Mme Marlène Schiappa, ministre déléguée. … de ce rapport, qu'il rendrait public dans les quarante-huit heures, c'est-à-dire, maintenant, dans un peu plus de vingt-quatre heures.

J'en viens au fond du sujet, c'est-à-dire la question de l'hébergement. Oui, les migrants doivent être traités avec humanité et fraternité ! C'est pourquoi, dès le lendemain matin, ma collègue Emmanuelle Wargon, ministre chargée du logement, et moi-même avons souhaité mobiliser les administrations pour trouver des solutions de relogement.

Nous avons présenté publiquement un premier point d'étape et nous recevrons, dès demain, l'ensemble des associations travaillant dans ce champ, afin de partager avec elles les solutions proposées par l'État pour reloger ces migrants. (M. David Assouline s'exclame.)

Vous le voyez, mesdames, messieurs les sénateurs, nous apportons des réponses et travaillons au fond.

M. David Assouline.
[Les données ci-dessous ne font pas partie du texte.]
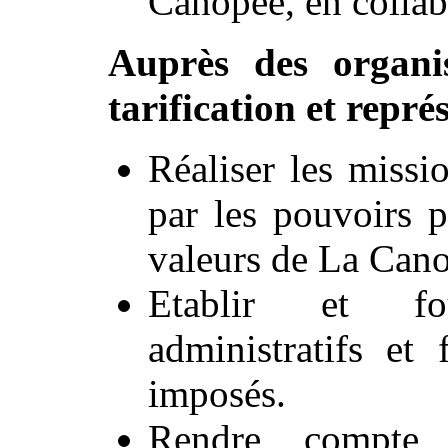
Canopée, en collabo
Auprès des organi
tarification et repré
Réaliser les missi
par les pouvoirs p
valeurs de La Can
Etablir et fo
administratifs et 
imposés.
Rendre compte 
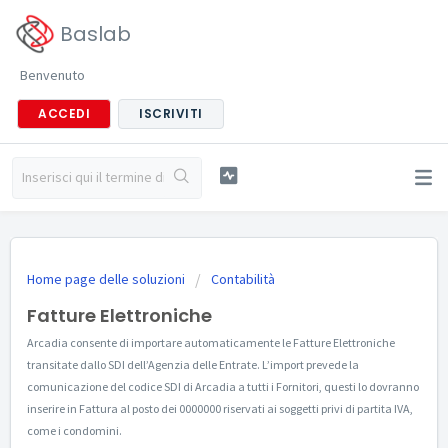
Baslab
Benvenuto
ACCEDI
ISCRIVITI
Home page delle soluzioni
Contabilità
Fatture Elettroniche
Arcadia consente di importare automaticamente le Fatture Elettroniche
transitate dallo SDI dell’Agenzia delle Entrate. L’import prevede la
comunicazione del codice SDI di Arcadia a tutti i Fornitori, questi lo dovranno
inserire in Fattura al posto dei 0000000 riservati ai soggetti privi di partita IVA,
come i condomini.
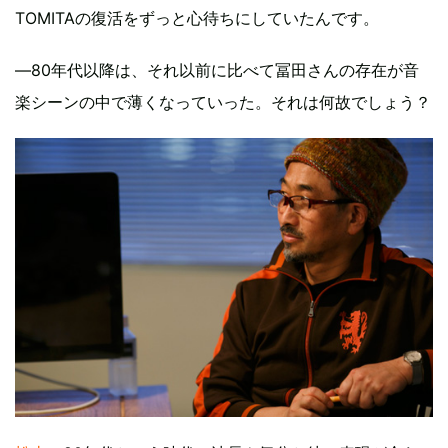
TOMITAの復活をずっと心待ちにしていたんです。
―80年代以降は、それ以前に比べて冨田さんの存在が音
楽シーンの中で薄くなっていった。それは何故でしょう？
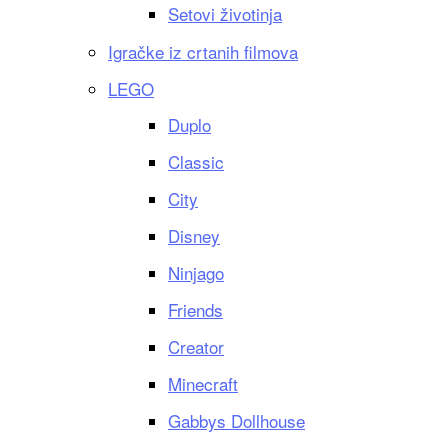
Setovi životinja
Igračke iz crtanih filmova
LEGO
Duplo
Classic
City
Disney
Ninjago
Friends
Creator
Minecraft
Gabbys Dollhouse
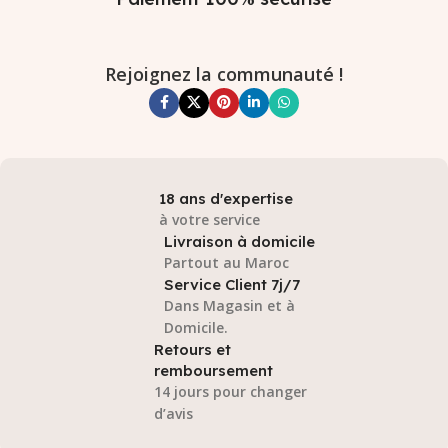
Rejoignez la communauté !
18 ans d'expertise
à votre service
Livraison à domicile
Partout au Maroc
Service Client 7j/7
Dans Magasin et à
Domicile.
Retours et
remboursement
14 jours pour changer
d’avis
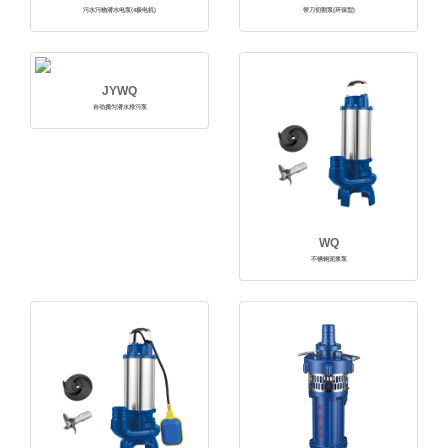
污水污物潜水电泵(4极电机)
带刀切割泵(环保型)
JYWQ
自动搅匀潜水排污泵
WQ
不锈钢泥浆泵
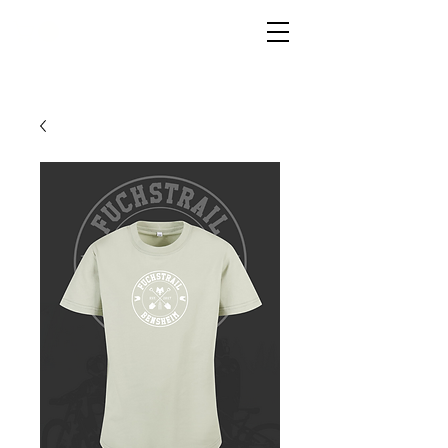
LIVG.STOR
E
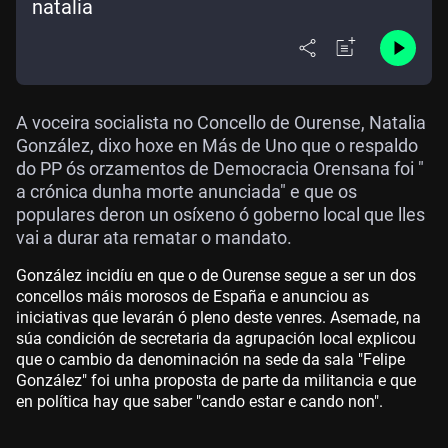
natalia
A voceira socialista no Concello de Ourense, Natalia
González, dixo hoxe en Más de Uno que o respaldo
do PP ós orzamentos de Democracia Orensana foi "
a crónica dunha morte anunciada" e que os
populares deron un osíxeno ó goberno local que lles
vai a durar ata rematar o mandato.
González incidíu en que o de Ourense segue a ser un dos
concellos máis morosos de España e anunciou as
iniciativas que levarán ó pleno deste venres. Asemade, na
súa condición de secretaria da agrupación local explicou
que o cambio da denominación na sede da sala "Felipe
González" foi unha proposta de parte da militancia e que
en política hay que saber "cando estar e cando non".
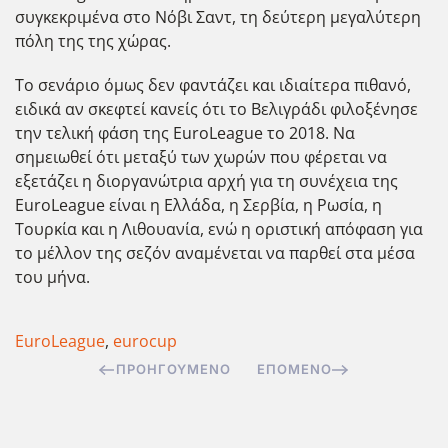
συγκεκριμένα στο Νόβι Σαντ, τη δεύτερη μεγαλύτερη
πόλη της της χώρας.
Το σενάριο όμως δεν φαντάζει και ιδιαίτερα πιθανό,
ειδικά αν σκεφτεί κανείς ότι το Βελιγράδι φιλοξένησε
την τελική φάση της EuroLeague το 2018. Να
σημειωθεί ότι μεταξύ των χωρών που φέρεται να
εξετάζει η διοργανώτρια αρχή για τη συνέχεια της
EuroLeague είναι η Ελλάδα, η Σερβία, η Ρωσία, η
Τουρκία και η Λιθουανία, ενώ η οριστική απόφαση για
το μέλλον της σεζόν αναμένεται να παρθεί στα μέσα
του μήνα.
EuroLeague
,
eurocup
ΠΡΟΗΓΟΎΜΕΝΟ
ΕΠΌΜΕΝΟ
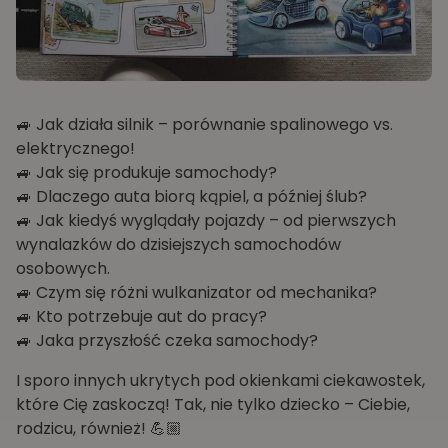
🚙 Jak działa silnik – porównanie spalinowego vs.
elektrycznego!
🚙 Jak się produkuje samochody?
🚙 Dlaczego auta biorą kąpiel, a później ślub?
🚙 Jak kiedyś wyglądały pojazdy – od pierwszych
wynalazków do dzisiejszych samochodów
osobowych.
🚙 Czym się różni wulkanizator od mechanika?
🚙 Kto potrzebuje aut do pracy?
🚙 Jaka przyszłość czeka samochody?
I sporo innych ukrytych pod okienkami ciekawostek,
które Cię zaskoczą! Tak, nie tylko dziecko – Ciebie,
rodzicu, również! 💪🏼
Vous êtes les seuls à le croire !

Mme Marlène Schiappa, ministre déléguée. Nous sommes pleinement mobilisés pour garantir le respect des lois, mais aussi celui de la dignité humaine, et pour défendre la fraternité, qui est une valeur importante de notre République. (Applaudissements sur les travées du groupe RDPI.)

M. le président. La parole est à M. Jérôme Durain, pour la réplique.

M. Jérôme Durain. Merci de cette leçon de morale, madame la ministre.

Nous aimons les policiers de la République ! (Murmures sur les travées du groupe Les Républicains.) Nous aimons les policiers de la République quand ils sont au milieu de la population ! Nous aimons les policiers de la République quand ils sont bien employés, qu'ils ne sont pas prisonniers de l'ambition d'un homme cherchant toujours à en faire plus ! D'ailleurs, monsieur le Premier ministre, je ne suis pas certain que vous arriviez à convaincre, dans vos propres rangs, de la légitimité de la pente que vous êtes en train de prendre.

En tout cas, on l'a bien compris, en matière de sécurité publique et de libertés publiques, le macronisme n'a qu'une main, et c'est une main droite ! (Applaudissements sur les travées des groupes SER et CRCE. – Huées sur les travées du groupe Les Républicains.)